Here’s what was headed for the landfill in Shakopee, Minn., one morning last week when Chris showed up to recycle our asphalt shingles.
Trucks filled with solid waste line up at the Dem-Con Landfill. |
Keeping our Loveless Mess out of earthen dumps continues to be a colossal undertaking, as our latest caper proved. As noted in previous entries, I looked high and low and finally found a recycler who said he’d take our moldy roof. We’d pay by the ton, he said, probably $20 to $25.
Cheaper than a dumpster, I thought, and worth the extra effort to shovel them into the truck and haul them back from northwestern Wisconsin to the Minneapolis ex-urbs.
The .pdf of the brochure he sent me heralded the upsides of recycling shingles and provided directions, which turned out to be a “waste processer” that operates the Scott County landfill.
But when our truckload of shingles weighed in at one-half ton, Chris was socked with a bill for $56 and told to dump it in the “landfill area” spot.

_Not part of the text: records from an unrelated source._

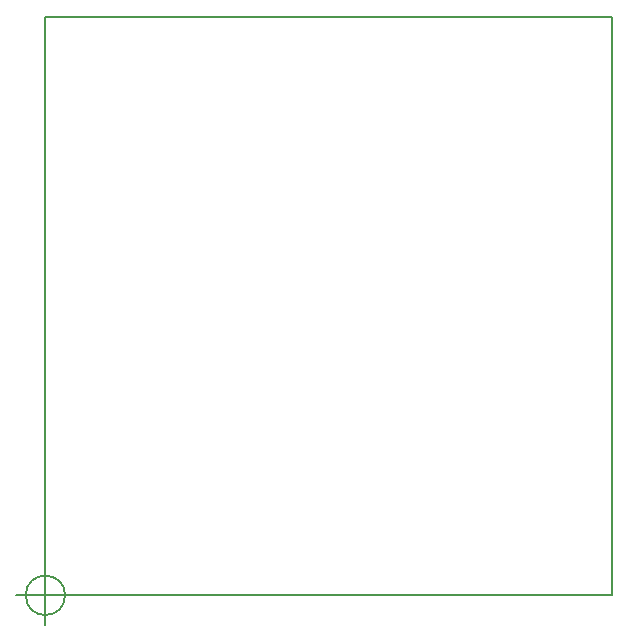
<source format=gbr>
G04 #@! TF.GenerationSoftware,KiCad,Pcbnew,(5.0.0)*
G04 #@! TF.CreationDate,2018-07-27T16:18:26+01:00*
G04 #@! TF.ProjectId,OpenSpritzer,4F70656E53707269747A65722E6B6963,rev?*
G04 #@! TF.SameCoordinates,Original*
G04 #@! TF.FileFunction,Profile,NP*
%FSLAX46Y46*%
G04 Gerber Fmt 4.6, Leading zero omitted, Abs format (unit mm)*
G04 Created by KiCad (PCBNEW (5.0.0)) date 07/27/18 16:18:26*
%MOMM*%
%LPD*%
G01*
G04 APERTURE LIST*
%ADD10C,0.200000*%
%ADD11C,0.150000*%
G04 APERTURE END LIST*
D10*
X83000000Y-130000000D02*
X83500000Y-130000000D01*
X83000000Y-81000000D02*
X83000000Y-130000000D01*
X131000000Y-81000000D02*
X83000000Y-81000000D01*
X131000000Y-81500000D02*
X131000000Y-81000000D01*
X131000000Y-130000000D02*
X131000000Y-81500000D01*
X83500000Y-130000000D02*
X131000000Y-130000000D01*
D11*
X84666666Y-130000000D02*
G75*
G03X84666666Y-130000000I-1666666J0D01*
G01*
X80500000Y-130000000D02*
X85500000Y-130000000D01*
X83000000Y-127500000D02*
X83000000Y-132500000D01*
M02*

</source>
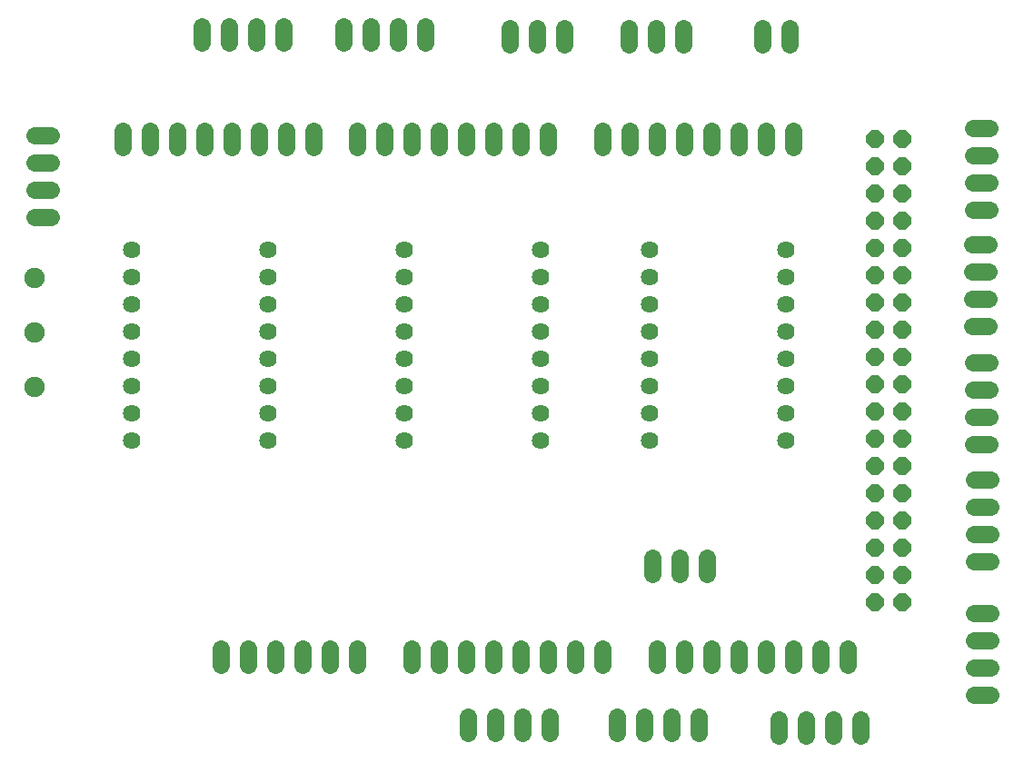
<source format=gbr>
G04 EAGLE Gerber RS-274X export*
G75*
%MOMM*%
%FSLAX34Y34*%
%LPD*%
%INSoldermask Bottom*%
%IPPOS*%
%AMOC8*
5,1,8,0,0,1.08239X$1,22.5*%
G01*
G04 Define Apertures*
%ADD10C,1.625600*%
%ADD11P,1.75953X8X112.5*%
%ADD12C,1.625600*%
%ADD13C,1.901600*%
D10*
X216900Y110780D02*
X216900Y126020D01*
X242300Y126020D02*
X242300Y110780D01*
X267700Y110780D02*
X267700Y126020D01*
X293100Y126020D02*
X293100Y110780D01*
X318500Y110780D02*
X318500Y126020D01*
X343900Y126020D02*
X343900Y110780D01*
X394700Y110780D02*
X394700Y126020D01*
X420100Y126020D02*
X420100Y110780D01*
X445500Y110780D02*
X445500Y126020D01*
X470900Y126020D02*
X470900Y110780D01*
X496300Y110780D02*
X496300Y126020D01*
X521700Y126020D02*
X521700Y110780D01*
X547100Y110780D02*
X547100Y126020D01*
X572500Y126020D02*
X572500Y110780D01*
X623300Y110780D02*
X623300Y126020D01*
X648700Y126020D02*
X648700Y110780D01*
X674100Y110780D02*
X674100Y126020D01*
X699500Y126020D02*
X699500Y110780D01*
X724900Y110780D02*
X724900Y126020D01*
X750300Y126020D02*
X750300Y110780D01*
X775700Y110780D02*
X775700Y126020D01*
X801100Y126020D02*
X801100Y110780D01*
X572500Y593380D02*
X572500Y608620D01*
X597900Y608620D02*
X597900Y593380D01*
X623300Y593380D02*
X623300Y608620D01*
X648700Y608620D02*
X648700Y593380D01*
X674100Y593380D02*
X674100Y608620D01*
X699500Y608620D02*
X699500Y593380D01*
X724900Y593380D02*
X724900Y608620D01*
X750300Y608620D02*
X750300Y593380D01*
X343900Y593380D02*
X343900Y608620D01*
X369300Y608620D02*
X369300Y593380D01*
X394700Y593380D02*
X394700Y608620D01*
X420100Y608620D02*
X420100Y593380D01*
X445500Y593380D02*
X445500Y608620D01*
X470900Y608620D02*
X470900Y593380D01*
X496300Y593380D02*
X496300Y608620D01*
X521700Y608620D02*
X521700Y593380D01*
X125450Y593380D02*
X125450Y608620D01*
X150850Y608620D02*
X150850Y593380D01*
X176250Y593380D02*
X176250Y608620D01*
X201650Y608620D02*
X201650Y593380D01*
X227050Y593380D02*
X227050Y608620D01*
X252450Y608620D02*
X252450Y593380D01*
X277850Y593380D02*
X277850Y608620D01*
X303250Y608620D02*
X303250Y593380D01*
D11*
X851900Y245400D03*
X826500Y245400D03*
X851900Y270800D03*
X826500Y270800D03*
X851900Y296200D03*
X826500Y296200D03*
X851900Y321600D03*
X826500Y321600D03*
X851900Y347000D03*
X826500Y347000D03*
X851900Y372400D03*
X826500Y372400D03*
X851900Y397800D03*
X826500Y397800D03*
X851900Y423200D03*
X826500Y423200D03*
X851900Y169200D03*
X826500Y169200D03*
X851900Y194600D03*
X826500Y194600D03*
X851900Y220000D03*
X826500Y220000D03*
X851900Y448600D03*
X826500Y448600D03*
X851900Y474000D03*
X826500Y474000D03*
X851900Y499400D03*
X826500Y499400D03*
X851900Y524800D03*
X826500Y524800D03*
X851900Y550200D03*
X826500Y550200D03*
X851900Y575600D03*
X826500Y575600D03*
X851900Y601000D03*
X826500Y601000D03*
D12*
X260300Y319600D03*
X260300Y345000D03*
X260300Y370400D03*
X260300Y395800D03*
X260300Y421200D03*
X260300Y446600D03*
X260300Y472000D03*
X260300Y497400D03*
X133300Y497400D03*
X133300Y472000D03*
X133300Y446600D03*
X133300Y421200D03*
X133300Y395800D03*
X133300Y370400D03*
X133300Y345000D03*
X133300Y319600D03*
X743000Y319600D03*
X743000Y345000D03*
X743000Y370400D03*
X743000Y395800D03*
X743000Y421200D03*
X743000Y446600D03*
X743000Y472000D03*
X743000Y497400D03*
X616000Y497400D03*
X616000Y472000D03*
X616000Y446600D03*
X616000Y421200D03*
X616000Y395800D03*
X616000Y370400D03*
X616000Y345000D03*
X616000Y319600D03*
X514500Y319600D03*
X514500Y345000D03*
X514500Y370400D03*
X514500Y395800D03*
X514500Y421200D03*
X514500Y446600D03*
X514500Y472000D03*
X514500Y497400D03*
X387500Y497400D03*
X387500Y472000D03*
X387500Y446600D03*
X387500Y421200D03*
X387500Y395800D03*
X387500Y370400D03*
X387500Y345000D03*
X387500Y319600D03*
D10*
X58520Y528100D02*
X43280Y528100D01*
X43280Y553500D02*
X58520Y553500D01*
X58520Y578900D02*
X43280Y578900D01*
X43280Y604300D02*
X58520Y604300D01*
X198500Y690780D02*
X198500Y706020D01*
X223900Y706020D02*
X223900Y690780D01*
X249300Y690780D02*
X249300Y706020D01*
X274700Y706020D02*
X274700Y690780D01*
X330600Y690680D02*
X330600Y705920D01*
X356000Y705920D02*
X356000Y690680D01*
X381400Y690680D02*
X381400Y705920D01*
X406800Y705920D02*
X406800Y690680D01*
X720900Y688780D02*
X720900Y704020D01*
X746300Y704020D02*
X746300Y688780D01*
X596700Y689180D02*
X596700Y704420D01*
X622100Y704420D02*
X622100Y689180D01*
X647500Y689180D02*
X647500Y704420D01*
X485600Y704320D02*
X485600Y689080D01*
X511000Y689080D02*
X511000Y704320D01*
X536400Y704320D02*
X536400Y689080D01*
X917480Y611100D02*
X932720Y611100D01*
X932720Y585700D02*
X917480Y585700D01*
X917480Y560300D02*
X932720Y560300D01*
X932720Y534900D02*
X917480Y534900D01*
X916880Y502600D02*
X932120Y502600D01*
X932120Y477200D02*
X916880Y477200D01*
X916880Y451800D02*
X932120Y451800D01*
X932120Y426400D02*
X916880Y426400D01*
X917180Y392800D02*
X932420Y392800D01*
X932420Y367400D02*
X917180Y367400D01*
X917180Y342000D02*
X932420Y342000D01*
X932420Y316600D02*
X917180Y316600D01*
X918780Y283600D02*
X934020Y283600D01*
X934020Y258200D02*
X918780Y258200D01*
X918780Y232800D02*
X934020Y232800D01*
X934020Y207400D02*
X918780Y207400D01*
X523000Y62520D02*
X523000Y47280D01*
X497600Y47280D02*
X497600Y62520D01*
X472200Y62520D02*
X472200Y47280D01*
X446800Y47280D02*
X446800Y62520D01*
X812800Y59720D02*
X812800Y44480D01*
X787400Y44480D02*
X787400Y59720D01*
X762000Y59720D02*
X762000Y44480D01*
X736600Y44480D02*
X736600Y59720D01*
X662000Y62220D02*
X662000Y46980D01*
X636600Y46980D02*
X636600Y62220D01*
X611200Y62220D02*
X611200Y46980D01*
X585800Y46980D02*
X585800Y62220D01*
X918780Y159500D02*
X934020Y159500D01*
X934020Y134100D02*
X918780Y134100D01*
X918780Y108700D02*
X934020Y108700D01*
X934020Y83300D02*
X918780Y83300D01*
D13*
X43000Y370000D03*
X43000Y420800D03*
X43000Y471600D03*
D10*
X618600Y210620D02*
X618600Y195380D01*
X644000Y195380D02*
X644000Y210620D01*
X669400Y210620D02*
X669400Y195380D01*
M02*

</source>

Not one to follow directions -- and being a recycler long before businesses got tax incentives for "sustainability" -- Chris drove around until he found the shingles pile and added ours to the mountain.
My contact at Heritage insists we should only have been charged $18 for our load. He maintains that the shingles do indeed get mixed up for road construction.
Sadly, we’ve still got another half-ton up at Loveless. (We didn't want to stress out the truck.) Chris was so frustrated by the whole experience that he has half a mind to get a dumpster. Might as well dump in Polk County, he says.
I'm willing to press the issue a bit further. We’re going to try to convince Heritage to offer us a voucher so we don’t have to pay another round. While $56 + $18 = cheaper than a dumpster, that doesn’t count labor and gas and ... ah hell. The math really doesn’t add up when you’re trying to do the right thing.